LGT project - Press, Queitsch, and Borenstein (2015).
for inquiries, please email elbo@uw.edu or maximp@uw.edu.
last updated 2/22/2016

In this readme:

1) description of files and directories

2) broad overview of methods, description of a pipeline for reproducing our
analysis.

1) DESCRIPTION OF FILES
	First, a note: We have retained the intermediate data files that can be used to actually reproduce the analysis exactly as we did it. However, they are quite large (>1 GB), and the journal does not allow a third-party repository. Consequently, the archive whose readme you are reading contains primarily code. If you would like ALL of these files, in a file structure that allows you to run each component of the analysis in-place, email maximilian [at] alumni [dot] reed [dot] edu and you will be linked to the repository where they are hosted.

	A) Directories:
		I) "code/" contains the code for doing the actual
analysis. There is also some code that is not actually used in
there. Some of these scripts are called by the driver scripts that are present
in the main directory (which contains this readme file). 
		II) "gainLoss_run_files" has two directories, each of which
includes the source data on which gainLoss is run for different purposes (full
PGCE network inference vs. PGCE model training).

+--

**To be done**
A) Decide whether each statement agrees with the LGT project readme, answering yes or no and quoting the words of the readme that settle it: (i) the intermediate data files are larger than 1 GB; (ii) the journal permits a third-party repository; (iii) the "gainLoss_run_files" directory has three directories.
B) Pick up the LGT project readme where it stops and continue writing it.
The lines that come afterward are separate material and not part of the LGT project readme.

**Supplied records**
+--

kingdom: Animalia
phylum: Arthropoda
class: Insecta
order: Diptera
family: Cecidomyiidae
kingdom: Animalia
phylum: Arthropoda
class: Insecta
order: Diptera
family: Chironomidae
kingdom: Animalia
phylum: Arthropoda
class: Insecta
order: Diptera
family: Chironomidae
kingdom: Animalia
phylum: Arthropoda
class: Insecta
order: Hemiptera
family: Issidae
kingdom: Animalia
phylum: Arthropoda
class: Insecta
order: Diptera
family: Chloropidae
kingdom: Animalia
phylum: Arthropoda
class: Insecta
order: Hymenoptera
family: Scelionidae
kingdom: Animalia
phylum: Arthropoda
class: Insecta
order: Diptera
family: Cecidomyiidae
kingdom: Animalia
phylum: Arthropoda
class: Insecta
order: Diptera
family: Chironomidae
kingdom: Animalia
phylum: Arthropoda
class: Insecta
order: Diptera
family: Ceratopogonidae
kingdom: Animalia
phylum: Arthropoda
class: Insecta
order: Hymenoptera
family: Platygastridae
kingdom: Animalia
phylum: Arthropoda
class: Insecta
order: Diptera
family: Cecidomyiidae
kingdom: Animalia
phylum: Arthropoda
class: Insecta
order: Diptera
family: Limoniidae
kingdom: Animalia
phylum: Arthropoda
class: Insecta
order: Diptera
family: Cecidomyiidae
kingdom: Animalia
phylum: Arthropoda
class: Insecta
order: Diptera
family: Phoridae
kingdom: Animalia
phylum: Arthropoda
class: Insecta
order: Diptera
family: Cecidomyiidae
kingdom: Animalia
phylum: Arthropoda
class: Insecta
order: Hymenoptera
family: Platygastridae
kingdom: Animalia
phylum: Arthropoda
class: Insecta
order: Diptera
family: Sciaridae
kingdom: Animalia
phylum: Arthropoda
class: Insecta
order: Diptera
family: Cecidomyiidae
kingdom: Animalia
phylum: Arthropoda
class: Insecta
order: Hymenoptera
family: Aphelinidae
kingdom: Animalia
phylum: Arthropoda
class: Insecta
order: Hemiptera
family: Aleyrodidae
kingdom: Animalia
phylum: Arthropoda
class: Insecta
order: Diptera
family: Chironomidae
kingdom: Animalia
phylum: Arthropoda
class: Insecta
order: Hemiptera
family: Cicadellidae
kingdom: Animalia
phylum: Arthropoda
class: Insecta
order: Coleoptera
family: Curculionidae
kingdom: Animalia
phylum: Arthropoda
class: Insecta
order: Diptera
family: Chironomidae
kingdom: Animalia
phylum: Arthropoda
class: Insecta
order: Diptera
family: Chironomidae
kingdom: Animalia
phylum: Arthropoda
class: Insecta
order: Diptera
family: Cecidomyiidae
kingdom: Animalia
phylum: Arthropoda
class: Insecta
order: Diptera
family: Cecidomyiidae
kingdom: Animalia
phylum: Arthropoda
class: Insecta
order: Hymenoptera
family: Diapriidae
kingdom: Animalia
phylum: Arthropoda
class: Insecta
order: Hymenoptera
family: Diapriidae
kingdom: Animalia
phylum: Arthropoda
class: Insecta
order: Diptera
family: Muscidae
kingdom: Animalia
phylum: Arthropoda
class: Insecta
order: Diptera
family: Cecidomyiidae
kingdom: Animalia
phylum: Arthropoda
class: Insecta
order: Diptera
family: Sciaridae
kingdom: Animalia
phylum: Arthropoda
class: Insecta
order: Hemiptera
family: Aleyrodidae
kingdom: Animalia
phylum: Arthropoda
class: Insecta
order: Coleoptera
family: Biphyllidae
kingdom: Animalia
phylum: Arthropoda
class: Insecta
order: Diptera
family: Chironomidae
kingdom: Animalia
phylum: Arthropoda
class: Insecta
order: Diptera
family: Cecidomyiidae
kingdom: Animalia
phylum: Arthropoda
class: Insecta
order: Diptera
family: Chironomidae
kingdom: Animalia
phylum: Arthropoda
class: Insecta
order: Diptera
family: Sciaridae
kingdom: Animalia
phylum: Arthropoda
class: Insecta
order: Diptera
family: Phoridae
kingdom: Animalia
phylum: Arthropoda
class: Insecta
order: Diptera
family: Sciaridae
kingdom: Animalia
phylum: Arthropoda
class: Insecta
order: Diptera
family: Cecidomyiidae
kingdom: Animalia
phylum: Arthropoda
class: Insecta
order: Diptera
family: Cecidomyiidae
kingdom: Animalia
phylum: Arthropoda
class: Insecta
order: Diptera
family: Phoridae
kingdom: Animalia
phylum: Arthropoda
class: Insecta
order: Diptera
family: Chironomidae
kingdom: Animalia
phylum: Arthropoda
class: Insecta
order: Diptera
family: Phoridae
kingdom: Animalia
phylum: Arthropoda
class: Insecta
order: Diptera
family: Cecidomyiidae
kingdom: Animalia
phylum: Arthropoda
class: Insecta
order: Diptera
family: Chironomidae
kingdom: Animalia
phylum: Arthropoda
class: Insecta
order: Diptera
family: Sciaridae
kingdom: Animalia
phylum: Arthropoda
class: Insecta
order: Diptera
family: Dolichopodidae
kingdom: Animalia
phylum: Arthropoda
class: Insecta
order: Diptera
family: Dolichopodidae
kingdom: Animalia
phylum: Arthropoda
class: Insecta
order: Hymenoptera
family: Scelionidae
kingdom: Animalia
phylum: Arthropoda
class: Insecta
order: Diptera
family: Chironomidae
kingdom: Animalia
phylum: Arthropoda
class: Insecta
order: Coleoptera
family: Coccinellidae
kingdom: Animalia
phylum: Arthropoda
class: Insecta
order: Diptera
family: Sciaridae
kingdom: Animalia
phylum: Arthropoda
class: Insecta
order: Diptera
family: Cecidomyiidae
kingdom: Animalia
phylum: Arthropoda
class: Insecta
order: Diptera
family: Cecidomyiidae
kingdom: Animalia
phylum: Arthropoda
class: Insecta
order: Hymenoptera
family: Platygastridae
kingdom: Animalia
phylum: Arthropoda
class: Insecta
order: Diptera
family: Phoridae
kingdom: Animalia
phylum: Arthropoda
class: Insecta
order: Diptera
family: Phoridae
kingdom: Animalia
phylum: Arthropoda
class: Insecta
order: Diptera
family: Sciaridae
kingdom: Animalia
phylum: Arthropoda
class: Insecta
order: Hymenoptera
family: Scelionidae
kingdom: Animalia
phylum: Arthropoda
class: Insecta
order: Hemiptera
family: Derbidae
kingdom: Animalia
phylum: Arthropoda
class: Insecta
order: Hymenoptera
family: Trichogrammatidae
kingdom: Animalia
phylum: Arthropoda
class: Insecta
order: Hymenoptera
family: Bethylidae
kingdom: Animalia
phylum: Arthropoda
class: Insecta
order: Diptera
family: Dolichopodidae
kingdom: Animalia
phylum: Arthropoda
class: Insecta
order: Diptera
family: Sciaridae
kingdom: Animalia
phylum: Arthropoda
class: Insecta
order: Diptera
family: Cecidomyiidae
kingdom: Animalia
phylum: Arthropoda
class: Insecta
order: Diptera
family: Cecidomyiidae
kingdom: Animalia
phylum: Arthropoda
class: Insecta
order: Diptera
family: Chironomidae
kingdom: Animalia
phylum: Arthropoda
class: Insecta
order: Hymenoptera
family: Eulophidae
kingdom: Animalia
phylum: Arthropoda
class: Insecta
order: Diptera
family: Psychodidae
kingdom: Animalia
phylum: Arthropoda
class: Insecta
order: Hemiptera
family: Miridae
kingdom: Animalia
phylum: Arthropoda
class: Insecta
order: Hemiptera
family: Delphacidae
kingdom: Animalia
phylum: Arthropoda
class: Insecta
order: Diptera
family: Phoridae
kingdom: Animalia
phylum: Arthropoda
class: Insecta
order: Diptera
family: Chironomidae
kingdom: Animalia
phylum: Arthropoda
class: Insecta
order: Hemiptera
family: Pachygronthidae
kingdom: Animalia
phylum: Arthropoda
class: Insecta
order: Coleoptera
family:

+--

**Outputs in order**
A)
(i) Yes: "they are quite large (>1 GB)"
(ii) No: "the journal does not allow a third-party repository"
(iii) No: "has two directories"

B)
		III) "code/driver_scripts" contains the driver scripts which actually
run and make calls on other scripts in the "code/" directory, and data
distributed around various directories.
		IV) the "run_HGT_datascript.*" files are scripts and reports
for reproducibility of the analysis. The .R file is the driver script, which
may be passed to spin() in the knitr library. The .Rmd file (which will be produced
by the spin() function) may be passed to knit() in the same way. The .md file is a markdown file of results, including refs to figures. These can be used to generate a HTML or PDF report. (Note: this report only
handles processing the data following obtaining p-values for potential PGCEs
dependencies- the preprocessing and computation of p-values is handled
elsewhere, for simplicity; see below). Note that the intermediate data that the 
driver script relies on is not provided in this file structure. 

2) METHODS AND PIPELINE

This is an attempt to actually lay out each step of the analysis for the LGT project.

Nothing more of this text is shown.